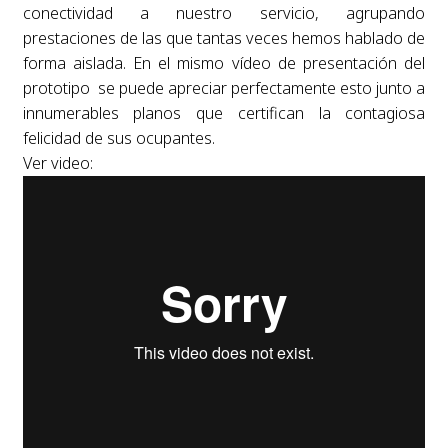
conectividad a nuestro servicio, agrupando
prestaciones de las que tantas veces hemos hablado de
forma aislada. En el mismo vídeo de presentación del
prototipo se puede apreciar perfectamente esto junto a
innumerables planos que certifican la contagiosa
felicidad de sus ocupantes.
Ver video:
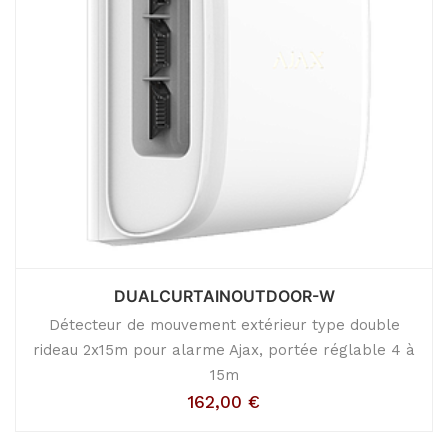
DUALCURTAINOUTDOOR-W
Détecteur de mouvement extérieur type double
rideau 2x15m pour alarme Ajax, portée réglable 4 à
15m
162,00
€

Task details
Type out the lines above word for word, leaving out the pictures.

Response to this task
conectividad a nuestro servicio, agrupando
prestaciones de las que tantas veces hemos hablado de
forma aislada. En el mismo vídeo de presentación del
prototipo se puede apreciar perfectamente esto junto a
innumerables planos que certifican la contagiosa
felicidad de sus ocupantes.
Ver video:
DUALCURTAINOUTDOOR-W
Détecteur de mouvement extérieur type double
rideau 2x15m pour alarme Ajax, portée réglable 4 à
15m
162,00
€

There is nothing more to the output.